Dokumentabschnitt
+ + +
DIE DEUTSCHE BÜHNE: Aber wenn Sie ein Kollege oder eine Kollegin fragt: Was ist das Besondere daran, warum sollte ich überhaupt ins Theater gehen …?
Anett Kaplan: Oft ist es wirklich die persönliche Empfehlung: Eine Kollegin fragte mich neulich nach einem Tipp und war dann mit ihren Eltern in „Vier neue Temperamente“ (Anm. d. Red: Ballett an der Rheinoper). Ihr ging es einfach um die Frage: Versteht das ein normaler Mensch? Man darf den Respekt der Leute vor Theater nicht unterschätzen, die sonst gerne „Tatort“ und Kino gucken und sich nicht in die Oper trauen.
Sandra Rasch: Ich würde nie eine Inszenierung bewerten. Die Angst vor dem „Verstehe ich das?“ ist groß. Das hat viel mit Konventionen zu tun. Für mich funktioniert Theater, wenn es schafft, beim Publikum Reaktionen zu erzeugen. Es geht um die Leerstellen, in denen jeder etwas anderes erfahren kann. Es geht nicht ums Verstehen, sondern ums
gemeinsame Erlebnis.
DIE DEUTSCHE BÜHNE: Wie wünscht sich das Publikum informiert zu werden? Welche Kanäle funktionieren gut: Social Media, klassische Flyer oder Plakate?
Anett Kaplan: Ich bin immer wieder überrascht, wie die Empfehlung einer einzigen Person übergeht in den sicheren Kartenkauf von zwei, drei anderen Personen. In Düsseldorf werde ich auch stark durch Plakate angesprochen – das funktioniert bei mir. Bei Social Media muss man sehen, in welchen Zielgruppen man festhängt. Wo sind meine Kolleg:innen? Die kommen gar nicht ins Theaterfoyer, um irgendwelche Flyer zu finden.
Christian Tombeil: Da benennen Sie den entscheidenden Punkt: Sie empfehlen etwas!
DIE DEUTSCHE BÜHNE: Wie informieren Sie denn in der Theatergemeinde Ihr Publikum?
+ + +
Datensätze
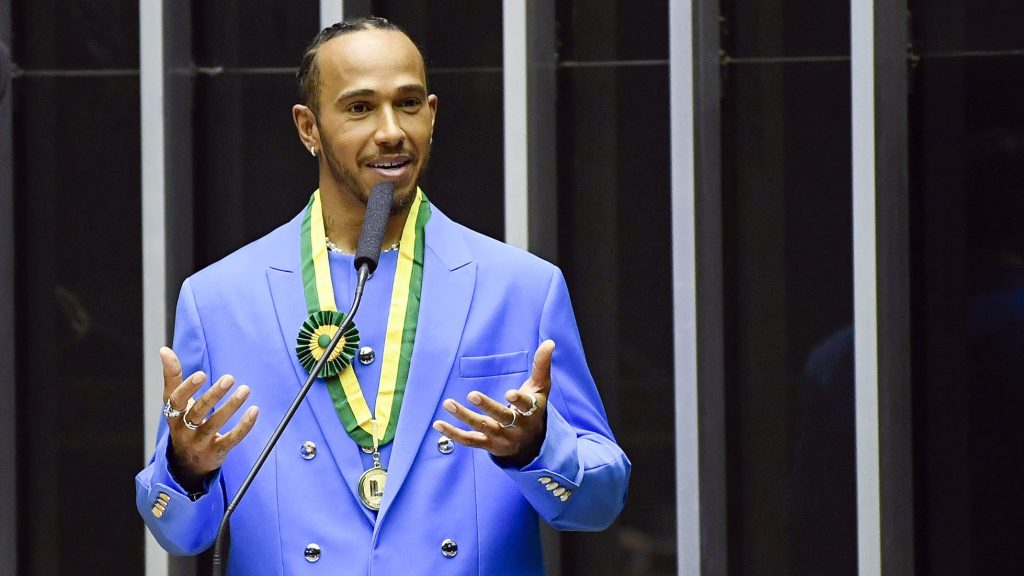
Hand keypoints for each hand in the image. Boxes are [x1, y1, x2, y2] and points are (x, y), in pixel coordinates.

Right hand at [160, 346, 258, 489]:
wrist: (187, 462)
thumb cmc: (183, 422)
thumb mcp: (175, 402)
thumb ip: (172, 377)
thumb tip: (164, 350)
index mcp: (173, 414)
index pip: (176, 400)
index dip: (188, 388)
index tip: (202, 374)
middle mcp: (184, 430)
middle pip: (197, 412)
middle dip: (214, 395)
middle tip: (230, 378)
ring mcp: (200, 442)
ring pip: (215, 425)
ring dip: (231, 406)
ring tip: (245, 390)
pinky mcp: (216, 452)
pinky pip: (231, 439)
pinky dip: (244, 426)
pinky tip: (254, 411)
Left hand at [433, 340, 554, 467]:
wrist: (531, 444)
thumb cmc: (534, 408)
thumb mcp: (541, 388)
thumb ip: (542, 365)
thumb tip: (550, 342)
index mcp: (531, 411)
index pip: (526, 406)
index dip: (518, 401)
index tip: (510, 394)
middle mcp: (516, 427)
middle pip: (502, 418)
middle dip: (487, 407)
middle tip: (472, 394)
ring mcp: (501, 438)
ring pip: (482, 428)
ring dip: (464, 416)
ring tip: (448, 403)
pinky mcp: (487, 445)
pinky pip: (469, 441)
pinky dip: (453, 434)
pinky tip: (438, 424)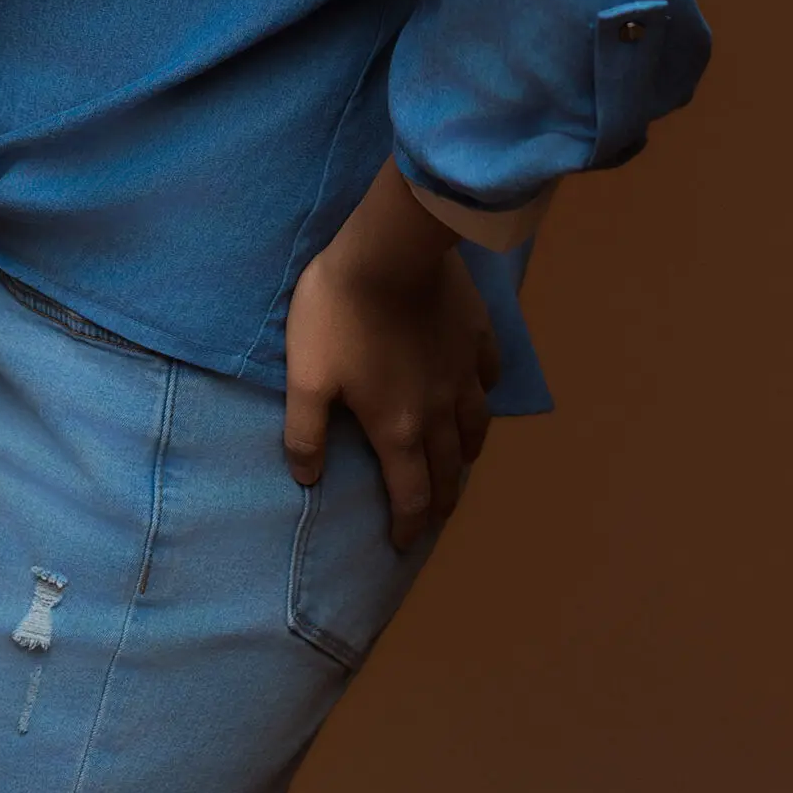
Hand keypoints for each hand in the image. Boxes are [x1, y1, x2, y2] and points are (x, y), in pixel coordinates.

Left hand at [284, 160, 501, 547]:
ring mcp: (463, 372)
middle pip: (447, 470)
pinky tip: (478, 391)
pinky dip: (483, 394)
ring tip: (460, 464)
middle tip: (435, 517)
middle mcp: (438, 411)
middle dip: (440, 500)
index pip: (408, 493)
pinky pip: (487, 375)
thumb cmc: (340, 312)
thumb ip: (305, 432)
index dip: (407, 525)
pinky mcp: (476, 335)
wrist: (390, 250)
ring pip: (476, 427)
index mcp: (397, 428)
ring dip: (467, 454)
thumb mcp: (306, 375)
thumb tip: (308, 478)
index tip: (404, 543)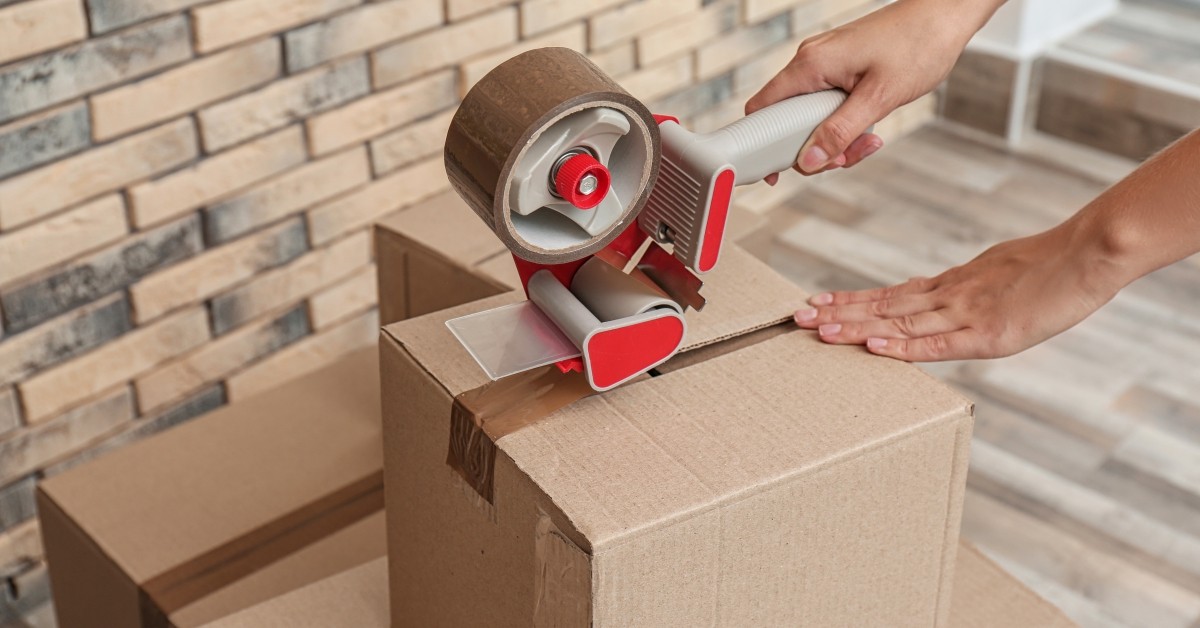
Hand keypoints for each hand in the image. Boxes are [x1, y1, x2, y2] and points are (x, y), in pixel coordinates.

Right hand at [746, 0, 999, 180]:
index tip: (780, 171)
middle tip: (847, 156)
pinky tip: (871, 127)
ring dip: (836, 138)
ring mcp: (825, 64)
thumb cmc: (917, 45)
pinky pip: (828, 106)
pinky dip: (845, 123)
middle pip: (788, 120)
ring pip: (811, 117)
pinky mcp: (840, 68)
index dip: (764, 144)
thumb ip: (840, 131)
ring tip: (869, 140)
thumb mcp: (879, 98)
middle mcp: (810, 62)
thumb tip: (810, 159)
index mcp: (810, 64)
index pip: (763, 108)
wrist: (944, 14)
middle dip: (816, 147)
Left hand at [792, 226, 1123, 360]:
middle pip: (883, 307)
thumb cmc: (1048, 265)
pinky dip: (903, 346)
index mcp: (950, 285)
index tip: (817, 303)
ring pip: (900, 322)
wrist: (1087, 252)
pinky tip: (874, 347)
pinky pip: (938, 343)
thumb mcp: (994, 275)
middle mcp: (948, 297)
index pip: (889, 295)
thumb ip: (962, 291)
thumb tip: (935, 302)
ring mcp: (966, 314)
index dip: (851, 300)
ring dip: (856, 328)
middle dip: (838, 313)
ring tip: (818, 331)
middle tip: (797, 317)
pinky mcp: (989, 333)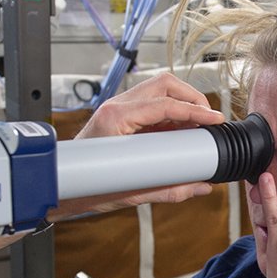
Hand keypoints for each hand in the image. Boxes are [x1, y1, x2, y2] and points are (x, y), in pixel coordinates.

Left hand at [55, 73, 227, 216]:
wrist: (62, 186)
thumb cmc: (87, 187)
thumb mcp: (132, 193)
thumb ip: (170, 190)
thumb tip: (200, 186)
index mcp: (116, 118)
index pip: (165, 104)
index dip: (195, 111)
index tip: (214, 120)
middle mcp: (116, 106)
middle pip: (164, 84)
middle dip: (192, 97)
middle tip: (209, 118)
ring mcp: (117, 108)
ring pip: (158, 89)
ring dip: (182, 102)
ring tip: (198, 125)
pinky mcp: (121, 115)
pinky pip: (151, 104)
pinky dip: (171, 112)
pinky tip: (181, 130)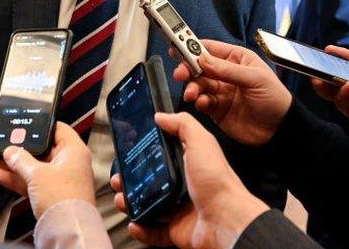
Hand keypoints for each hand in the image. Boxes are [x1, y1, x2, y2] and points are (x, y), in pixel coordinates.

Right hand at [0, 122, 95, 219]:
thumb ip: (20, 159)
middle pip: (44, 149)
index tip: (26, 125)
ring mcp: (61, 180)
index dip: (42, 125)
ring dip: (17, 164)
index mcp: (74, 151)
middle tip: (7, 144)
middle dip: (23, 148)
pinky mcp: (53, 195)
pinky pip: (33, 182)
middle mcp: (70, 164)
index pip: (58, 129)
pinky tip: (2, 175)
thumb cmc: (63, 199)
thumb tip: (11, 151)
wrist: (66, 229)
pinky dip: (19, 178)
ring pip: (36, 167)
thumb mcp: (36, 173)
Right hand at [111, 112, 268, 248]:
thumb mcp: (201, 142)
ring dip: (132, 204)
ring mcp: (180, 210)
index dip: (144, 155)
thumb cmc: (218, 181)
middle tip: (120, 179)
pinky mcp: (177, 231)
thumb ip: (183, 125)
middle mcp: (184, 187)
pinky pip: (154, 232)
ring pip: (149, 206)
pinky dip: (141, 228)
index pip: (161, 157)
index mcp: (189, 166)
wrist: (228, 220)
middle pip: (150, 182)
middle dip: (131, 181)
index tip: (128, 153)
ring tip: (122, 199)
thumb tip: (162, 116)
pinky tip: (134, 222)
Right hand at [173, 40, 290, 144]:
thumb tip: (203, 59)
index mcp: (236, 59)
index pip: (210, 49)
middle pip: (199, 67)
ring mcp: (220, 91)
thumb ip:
+ + +
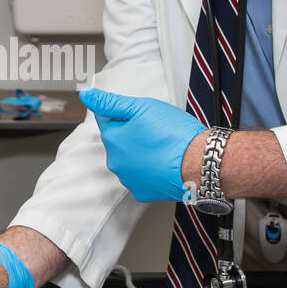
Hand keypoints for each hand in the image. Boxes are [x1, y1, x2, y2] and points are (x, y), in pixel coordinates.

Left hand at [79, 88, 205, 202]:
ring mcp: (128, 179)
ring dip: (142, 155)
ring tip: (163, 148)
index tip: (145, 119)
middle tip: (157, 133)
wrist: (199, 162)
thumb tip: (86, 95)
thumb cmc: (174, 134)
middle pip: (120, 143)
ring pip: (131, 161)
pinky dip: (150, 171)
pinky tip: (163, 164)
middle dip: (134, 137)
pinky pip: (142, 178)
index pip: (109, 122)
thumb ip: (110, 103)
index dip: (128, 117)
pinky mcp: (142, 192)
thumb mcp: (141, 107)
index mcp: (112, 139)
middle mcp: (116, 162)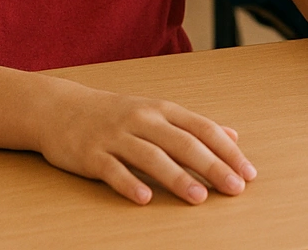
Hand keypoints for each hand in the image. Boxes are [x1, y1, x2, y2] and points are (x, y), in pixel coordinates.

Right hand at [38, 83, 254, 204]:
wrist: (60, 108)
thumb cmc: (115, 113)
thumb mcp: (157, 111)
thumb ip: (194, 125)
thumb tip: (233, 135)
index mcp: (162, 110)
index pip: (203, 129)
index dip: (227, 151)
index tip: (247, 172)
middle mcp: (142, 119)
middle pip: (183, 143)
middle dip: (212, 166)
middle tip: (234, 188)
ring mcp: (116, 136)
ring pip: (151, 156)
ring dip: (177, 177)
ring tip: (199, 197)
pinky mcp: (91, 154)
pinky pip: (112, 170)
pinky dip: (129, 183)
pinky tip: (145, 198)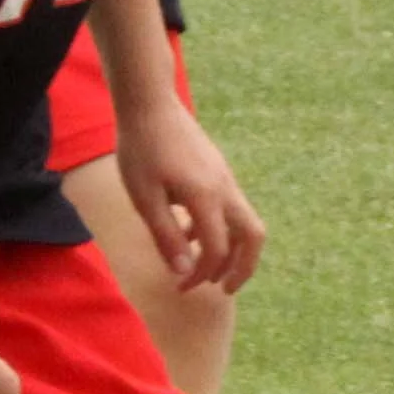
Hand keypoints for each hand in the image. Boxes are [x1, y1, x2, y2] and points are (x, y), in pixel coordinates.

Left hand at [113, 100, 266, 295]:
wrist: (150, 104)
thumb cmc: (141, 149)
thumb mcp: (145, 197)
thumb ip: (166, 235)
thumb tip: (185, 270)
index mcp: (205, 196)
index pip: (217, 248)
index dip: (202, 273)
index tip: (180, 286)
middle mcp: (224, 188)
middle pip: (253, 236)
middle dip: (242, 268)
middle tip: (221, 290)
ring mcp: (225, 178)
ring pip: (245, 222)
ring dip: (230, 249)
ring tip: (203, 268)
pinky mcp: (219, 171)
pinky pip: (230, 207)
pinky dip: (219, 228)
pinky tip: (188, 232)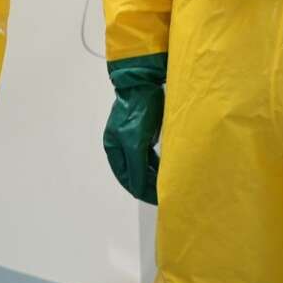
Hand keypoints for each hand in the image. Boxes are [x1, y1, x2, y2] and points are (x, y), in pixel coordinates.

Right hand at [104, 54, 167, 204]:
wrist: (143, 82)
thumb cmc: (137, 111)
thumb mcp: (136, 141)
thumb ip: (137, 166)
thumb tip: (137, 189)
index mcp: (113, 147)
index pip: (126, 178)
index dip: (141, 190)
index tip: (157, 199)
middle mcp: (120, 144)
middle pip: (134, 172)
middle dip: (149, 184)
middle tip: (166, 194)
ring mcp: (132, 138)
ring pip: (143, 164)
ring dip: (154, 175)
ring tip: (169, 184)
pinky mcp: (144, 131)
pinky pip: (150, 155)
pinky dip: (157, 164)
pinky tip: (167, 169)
+ + +
Aufgabe 1
Können Sie aus dem Interview über das Theaterpublikum den Abschnitt wörtlich abschreiben, dessen Anfang die Worte „Anett Kaplan: Ich“ enthält und der mit „Flyer zu finden.“ schließt?
Aufgabe 2
Wie geht das Interview über das Theaterpublikum nach seinem letzten Satz weiter? Schreiben Sie die Fortsetzung.

Antwort 1
Anett Kaplan: Ich bin immer wieder überrascht, wie die Empfehlung einer einzigen Person übergeht in den sicheren Kartenkauf von zwei, drei anderen Personen. In Düsseldorf werde ich auch stark durch Plakate angesprochen – das funktioniert bei mir. Bei Social Media muss man sehen, in welchen Zielgruppen man festhängt. Wo sind meine Kolleg:innen? Die kommen gar nicht ins Theaterfoyer, um irgendwelche Flyer zu finden.

Antwort 2
Manuela Jakobs: Wir schreiben regelmäßig alle Abonennt:innen per Post an und haben unser Jahresheft. Und wir versuchen es mit sozialen Medien. Auf unserem Instagram-Account sieht man aber, dass uns eher die Kulturschaffenden selbst folgen, nicht das Publikum …
Anett Kaplan: Könnte man nicht Freikarten verschicken an prominente Influencer? Wenn eine 25-jährige Influencerin mit lokaler Reichweite zwei kostenlose Karten bekäme und einbinden würde in ihre Story …? Experimentiert man damit?
Christian Tombeil: Das machen wir mit unseren Spielclubs, und das funktioniert super, wenn auch nicht über unsere eigenen Kanäle. Wenn die Jugendlichen sich in Nachgesprächen mit den Schauspieler:innen fotografieren. Aber aus der Aboklientel zwischen 55 und 100 ist keiner bei Facebook. (Von Twitter wollen wir uns grad aus politischen Gründen trennen.) Beim Publikum, von dem wir noch leben, funktioniert E-Mail. Wir haben einen klassischen Newsletter, die Leute wollen lesen, dass die Primaballerina ihr zweites Kind bekommt. Ansonsten haben wir die spartenspezifischen Leporellos eingestampft und geben nur noch ein Spielzeitheft heraus.
Sandra Rasch: Beim jungen Publikum geht man natürlich über die theateraffinen Erzieher:innen und Lehrer:innen. Wobei durch den hohen Krankenstand momentan oft nicht genug Personal zur Begleitung der Vorstellungen da ist. Im ländlichen Raum sind
inzwischen sogar die Buskosten manchmal zu hoch.
Anett Kaplan: Was Social Media angeht, muss man sich nichts vormachen. Ein Theaterkanal landet vermutlich nie bei den 25-Jährigen im Feed. Insofern geht es immer um die größere Reichweite. Oder jemand sagt: Ich war da, und es war großartig.
DIE DEUTSCHE BÜHNE: Man muss also schaffen, das Publikum zu erreichen. Aber die Schwellenangst vieler ist ein echtes Problem. Zahlreiche Theater der Gründerzeit wirken mit ihrem Säulenvorbau verschlossen …
Manuela Jakobs: Deshalb finde ich es so interessant, was das Schauspiel in Düsseldorf mit seinem offenen Foyer macht: Die Häuser zu öffnen als Begegnungsort ist eine grandiose Idee, damit fällt die Hemmschwelle.
DIE DEUTSCHE BÜHNE: Wenn das Publikum dann einmal da ist: Was steht heute im Zentrum von Vermittlung?
Sandra Rasch: Für mich ist Vermittlung künstlerische Praxis. Verschiedene Formate sind wichtig, aber vor allem Stückentwicklungen von und mit Kindern und Jugendlichen, damit sie ihre Themen selbst theatral bearbeiten können. Jetzt nach Corona kommen oft Anfragen nach Angeboten für sozialen Zusammenhalt und Gruppenbildung.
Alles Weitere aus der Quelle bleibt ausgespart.